> [Explore the material]
1) Translate this sentence from the passage on Italy's humanitarian programming into Spanish: "This process, started in 2018, is part of Italy’s endeavour to improve its humanitarian effectiveness."
2) Reproduce the part of the passage on Italy's humanitarian programming between "Programmes target the" and "it knows well.", inclusive.

----- Given passage

Programmes target the highest risk to life and livelihoods

Italy has started to use of its field network more systematically in determining humanitarian needs and in selecting partners. This is a welcome step to ensure Italy’s humanitarian assistance is locally appropriate and coherent with development. As Italy supports innovation in the humanitarian sector, it is well placed to use the long-standing partnerships built between some of its NGOs and local CSOs to start direct support to those local responders it knows well.

Programming is becoming more structured and closer to the field

Like most DAC members, Italy relies primarily on its humanitarian partners’ evaluations and financial appeals to decide where to engage and who to support. European civil protection and humanitarian needs assessment mechanisms also provide additional material for decision making. However, Italy has started to modernise the way it allocates its humanitarian funding, building more on its field presence to determine its allocation decisions. The MFAIC and the AICS now involve Italian embassies and field networks more consistently in assessing humanitarian needs and partners’ ability to meet them. This process, started in 2018, is part of Italy’s endeavour to improve its humanitarian effectiveness. These efforts are also included in the upcoming guidelines on the nexus, and should be encouraged as they allow Italy to make good use of its available expertise and bring a more structured engagement in crisis contexts.

----------
----- Given data

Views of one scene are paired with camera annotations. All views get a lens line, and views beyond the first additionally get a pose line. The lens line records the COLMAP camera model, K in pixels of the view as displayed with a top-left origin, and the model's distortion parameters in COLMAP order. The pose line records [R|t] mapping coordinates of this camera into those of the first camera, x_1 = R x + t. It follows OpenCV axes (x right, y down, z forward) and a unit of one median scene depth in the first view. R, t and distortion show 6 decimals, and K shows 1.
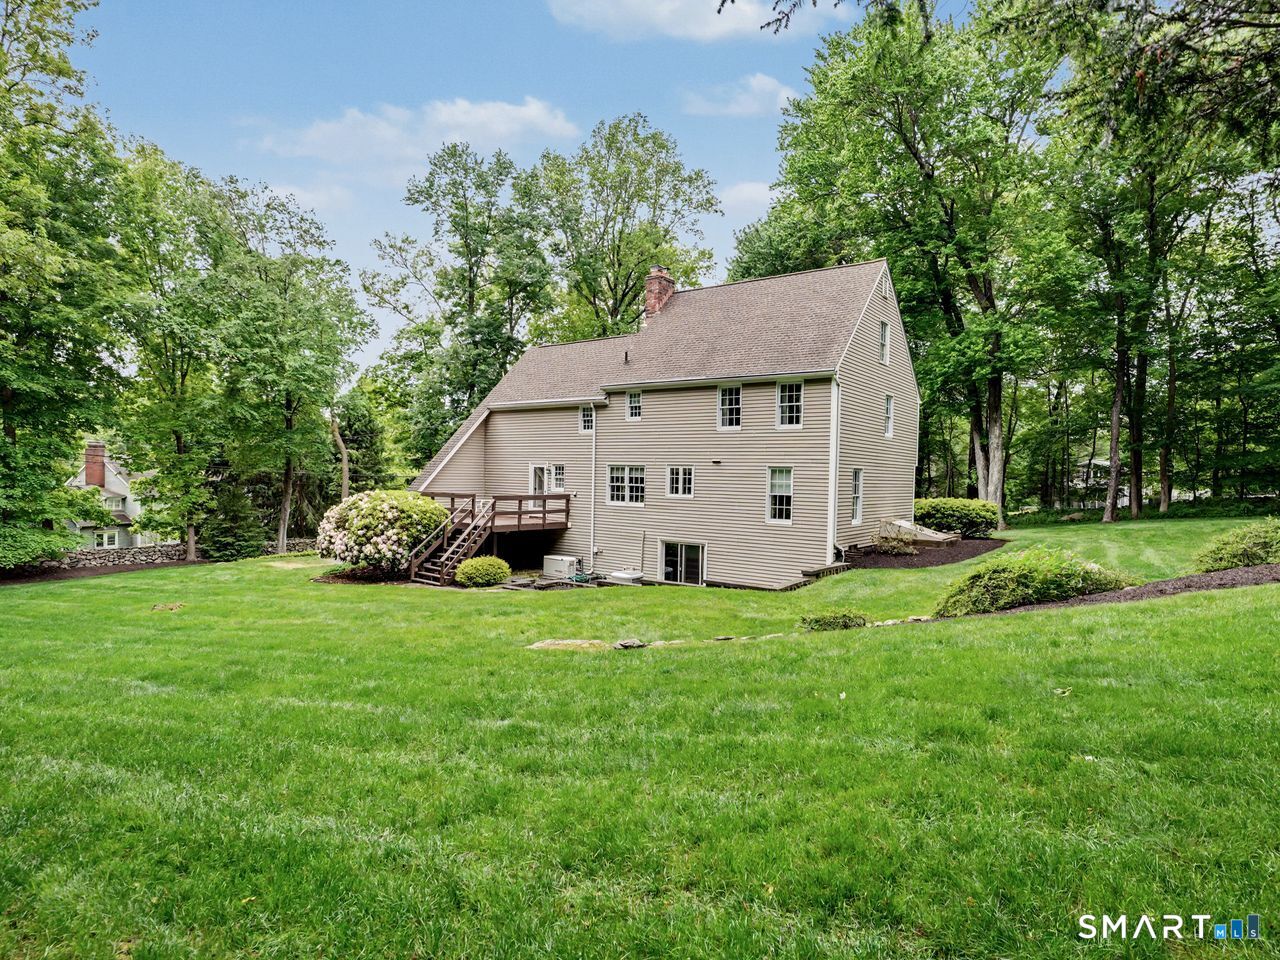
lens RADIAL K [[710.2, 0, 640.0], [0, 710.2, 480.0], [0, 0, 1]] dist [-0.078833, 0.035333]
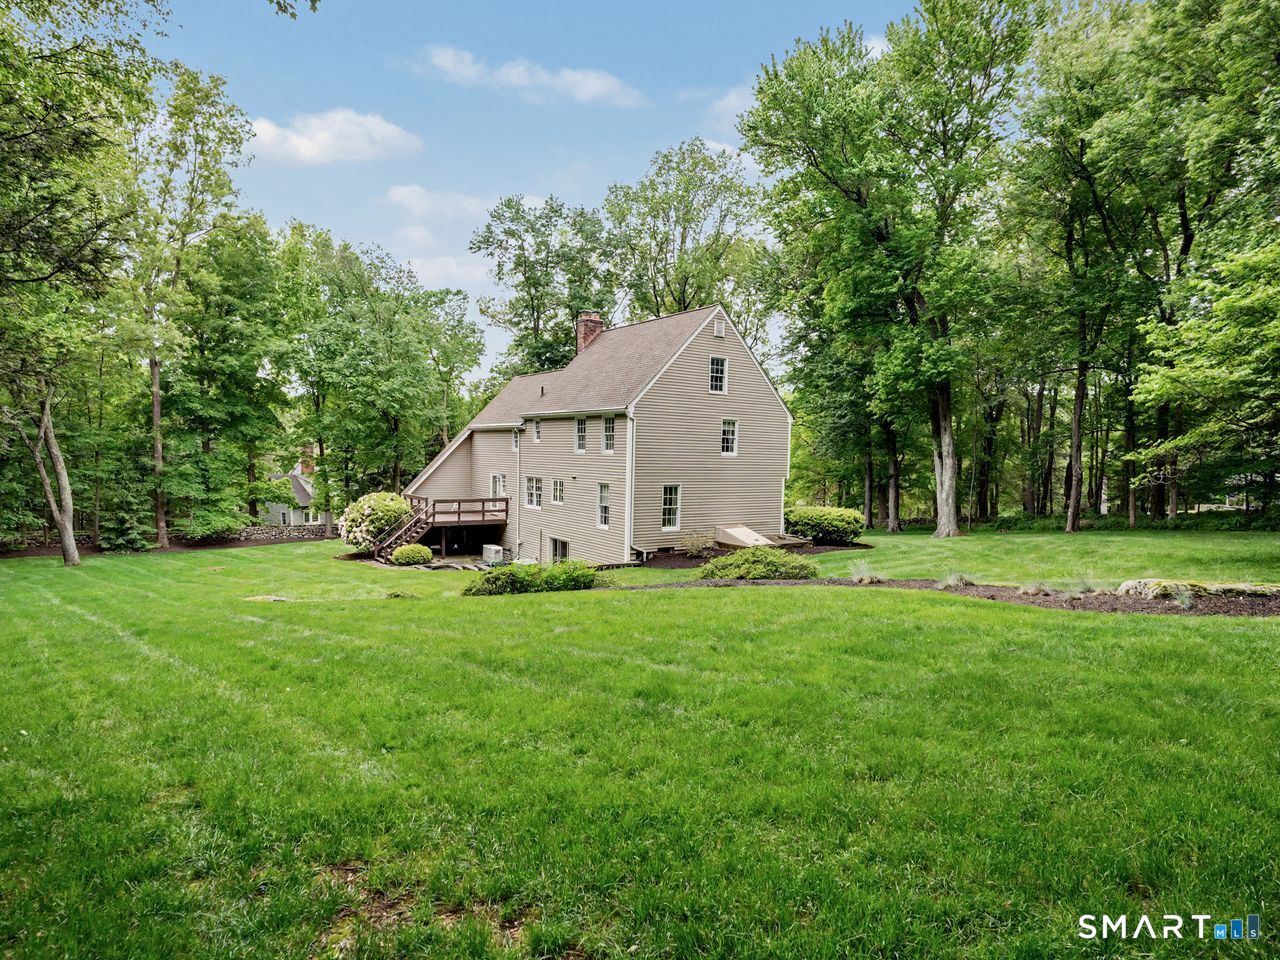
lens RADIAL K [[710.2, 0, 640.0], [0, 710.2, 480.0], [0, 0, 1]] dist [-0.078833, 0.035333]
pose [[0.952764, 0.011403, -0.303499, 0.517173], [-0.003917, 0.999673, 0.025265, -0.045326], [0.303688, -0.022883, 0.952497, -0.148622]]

----------

> [Outputs in order]
1) Este proceso, iniciado en 2018, forma parte del esfuerzo de Italia por mejorar su eficacia humanitaria.

2)
Programmes target the highest risk to life and livelihoods

Italy has started to use of its field network more systematically in determining humanitarian needs and in selecting partners. This is a welcome step to ensure Italy’s humanitarian assistance is locally appropriate and coherent with development. As Italy supports innovation in the humanitarian sector, it is well placed to use the long-standing partnerships built between some of its NGOs and local CSOs to start direct support to those local responders it knows well.